Coursera - Course-Level Assessment Configuration
Coursera is somewhat a black box on the course setup and administration side of things, but some information is available through third-parties.
Assignment deadlines for regular MOOCs are relative to when a user starts a course, but there is no penalty for missing a deadline in most courses (what “most” means is unknown). Coursera simply uses due dates to motivate learners to continue and finish a course, as well as grouping their learners into cohorts for social interaction and peer review. These semi-arbitrary rolling dates have been shown to increase their course completion rates over their previous model of permanently open self-paced courses. Learners can self-reset deadlines to give themselves extensions.

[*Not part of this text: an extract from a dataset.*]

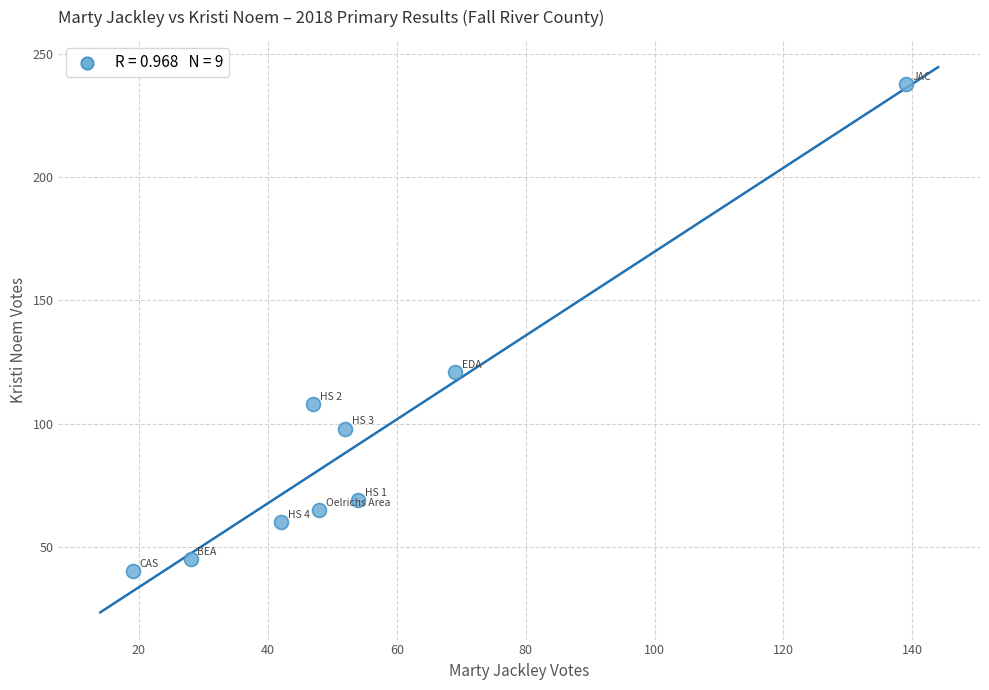

What Y value in the scatter plot is closest to 139?

121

Degree courses, however, have much more rigid deadlines, and late penalties can be applied to decrease or invalidate a learner’s grade if they submit an assignment after the deadline. The documentation implies that they do not prevent submission, but it simply doesn’t count towards the final grade on a course if the option is enabled.
Grading groups are the Coursera equivalent of assignment types, and can be assigned weights, as can individual assignments and assignments within groups. Assignments do not have to have a grading group assigned, and can only be assigned to one group. The lowest grades can be dropped, but only assignments that have been selected as being eligible for dropping are included - meaning that effectively instructors can exclude specific assignments from dropping, much like Canvas, but in the inverse way (Coursera opts assignment in for dropping, rather than opting out, which seems inefficient).
Grading groups and ungrouped assignments appear separately in the learners’ quiz page, and the UX is extremely poor, for example, this is the ungrouped content from a course which features some grouped content at the end of each unit/week:
And then scrolling down we find the grouped content:
As you can see, the ungrouped content is shown in the order it appears in the course, and then the grouped content appears at the bottom in its own order, which isn’t great.
The grades assigned within groups are described as “weighted averages” of grades within the groups, which seems extremely unusual, but without knowing more about how Coursera grades are calculated, I cannot say for sure what this means. This could make the individual weights of problems within weighted groups extremely unusual, but it could just be a phrasing issue in their documentation.
Grading on Coursera courses is a simple pass/fail. Previously, they offered a special certificate of accomplishment “with distinction”, and the cutoff for these can be set by staff. This is no longer available, and has been replaced by what they call Honors Assignments, which are optional additional assignments which can be added to upgrade a purchased certificate to an honors certificate if the optional content is completed. Honors assignments do not affect the overall grade of a course, so their completion status is entirely binary - the honors assignment has been successfully completed, or it has not.
Overall, Coursera is heavily aimed at the academic MOOC use-case, and doesn’t focus on much else. All mentions of the degree-specific functionality they offer are as optionally enabled extras - hastily bolted-on functionality to support those needs and override the default MOOC behaviour, rather than their core course model, which makes sense given their business model and platform focus.